No Advantage Shown for LAA Ligation as Adjunct to Pulmonary Vein Isolation

Ted Bosworth

November 15, 2021

In patients treated for persistent atrial fibrillation (AFib) with pulmonary vein antral isolation (PVAI), there was a numerical but not a statistical advantage for adjunctive left atrial appendage (LAA) ligation in a multicenter randomized trial.

The study, called aMAZE, was conducted with the LARIAT LAA (AtriCure) ligation system. AtriCure announced in August that the primary efficacy endpoint was not met; the full results were presented Nov. 14 at the American Heart Association scientific sessions.

Exploratory analyses suggested that some subgroups might benefit, but the overall 4.3% advantage provided by adjunctive LAA ligation for freedom from atrial arrhythmias (AA) at 12 months "did not meet predefined criteria for superiority," according to coprincipal investigator David J. Wilber, MD.

Based on evidence that the LAA contributes substrate for generation of persistent AFib, the hypothesis of the study was that LAA ligation would improve on long-term rhythm control achieved with PVAI alone, which Wilber noted is currently suboptimal. The LARIAT device is deployed percutaneously into the LAA sac, where it seals off the opening to the left atrium, potentially blocking a pathway for rhythm disturbances.

The study randomized 610 patients at 53 sites in the United States in a 2:1 ratio to LARIAT LAA ligation plus PVAI or to PVAI alone. Enrollment criteria included longstanding persistent and symptomatic AFib and prior failure of ablation therapy. AA was defined as freedom from more than 30 seconds of AFib, atrial flutter, or atrial tachycardia 12 months after treatment without new or increased dosages of antiarrhythmia therapy.

The primary safety endpoint was a composite of serious adverse events within 30 days of placement of the LARIAT device. Technical success was defined as ≤1 mm (+/– 1 mm) residual communication between the LAA and the left atrium.

At 12 months, AA was achieved in 59.9% of those treated with PVAI alone and 64.3% in those who received the LARIAT ligation procedure in addition to PVAI. The P value for superiority was not significant (P = .835).

At 3.4%, the incidence of serious events at 30 days was considered reasonable, leading Wilber, director of electrophysiology at Loyola University in Chicago, to conclude that the LARIAT system "appears safe." Overall, bleeding events requiring intervention occurred in 2.2%, cardiac structural injuries requiring surgery occurred in 0.8%, and vascular injuries requiring surgery occurred in 0.3%.

Technical success at 30 days was achieved by the study definition in 81%. If defined as a residual communication of 5 mm or less, the technical success rate was 99%.

Two groups appeared to potentially benefit in exploratory analyses. When stratified by AFib duration, there was a relative 7.5% reduction in AA for those who received LARIAT plus PVAI relative to PVAI alone. This trended towards statistical significance (P = .084), but no advantage was seen for those with longer duration of AFib.

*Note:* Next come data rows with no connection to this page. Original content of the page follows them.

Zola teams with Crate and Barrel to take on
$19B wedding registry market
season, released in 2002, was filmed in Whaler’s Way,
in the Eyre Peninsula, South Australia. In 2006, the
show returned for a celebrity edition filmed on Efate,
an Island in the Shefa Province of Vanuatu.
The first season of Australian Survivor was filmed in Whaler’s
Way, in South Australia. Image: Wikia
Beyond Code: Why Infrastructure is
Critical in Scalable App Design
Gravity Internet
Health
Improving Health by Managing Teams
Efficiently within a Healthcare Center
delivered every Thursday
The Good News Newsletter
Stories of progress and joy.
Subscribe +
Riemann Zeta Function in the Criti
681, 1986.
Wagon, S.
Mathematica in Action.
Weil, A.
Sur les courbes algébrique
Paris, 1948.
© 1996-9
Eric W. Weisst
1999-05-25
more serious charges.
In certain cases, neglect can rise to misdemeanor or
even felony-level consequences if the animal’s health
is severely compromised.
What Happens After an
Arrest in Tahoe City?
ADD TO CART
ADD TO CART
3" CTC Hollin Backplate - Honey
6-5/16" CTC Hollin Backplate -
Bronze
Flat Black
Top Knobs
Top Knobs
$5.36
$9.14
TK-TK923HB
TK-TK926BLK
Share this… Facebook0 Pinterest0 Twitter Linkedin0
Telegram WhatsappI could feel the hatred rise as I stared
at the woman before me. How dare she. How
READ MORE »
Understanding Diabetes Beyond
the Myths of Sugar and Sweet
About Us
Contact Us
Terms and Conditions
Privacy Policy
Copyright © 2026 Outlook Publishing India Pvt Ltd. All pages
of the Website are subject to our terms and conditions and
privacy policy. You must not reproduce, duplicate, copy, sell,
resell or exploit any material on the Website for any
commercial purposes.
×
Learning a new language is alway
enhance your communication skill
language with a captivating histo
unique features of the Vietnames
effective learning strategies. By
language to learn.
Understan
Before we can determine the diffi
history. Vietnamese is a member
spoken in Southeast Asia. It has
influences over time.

For those with a median volume of at least133 cm3, the advantage of LARIAT for the primary endpoint was 12.4%. This also trended toward significance (P = .093). Conversely, there was a numerical disadvantage for LARIAT plus PVAI relative to PVAI alone for AA at 12 months.

While Wilber stressed that these analyses were not prespecified and require further exploration, he did conclude that strategies to build on the current success of PVAI with adjunctive strategies "may require some individualization," taking into account patient or disease characteristics that exert an impact on risk of recurrent AA.

As an AHA-invited discussant on this trial, Usha B. Tedrow, MD, director of the clinical cardiac electrophysiology fellowship at Brigham and Women's Hospital, Boston, reiterated that this study failed to meet its primary endpoint, but she agreed with the premise that "some subgroups may benefit."

She identified several aspects of AFib pathophysiology involving the pulmonary vein and the LAA as well as prior studies that suggest the LAA might be a target for adjunctive therapy in patients treated with PVAI for persistent AFib. On this basis, she suggested that there might be other directions to explore before ruling out a role of the LARIAT device in all patients. For example, PVAI plus LARIAT ligation plus another adjunctive ablation intervention might be considered to add durable rhythm control.

She also said that the rigorous conduct of the aMAZE trial might have been a relative obstacle to its own success. Although she praised the meticulous design and conduct of the trial, it might have resulted in an uncommon benefit in controls that diluted the results.

"The success rate in the PVAI group in aMAZE was higher than standard ablation in previous studies looking at LAA exclusion. Could the strict protocol have played a role?" she asked.

Wilbur reports financial relationships with Abbott, Biosense Webster, Boston Scientific, and AtriCure, which provided funding for this study. Tedrow reports financial relationships with Abbott, Baylis Medical, Boston Scientific, Biosense Webster, and Thermedical.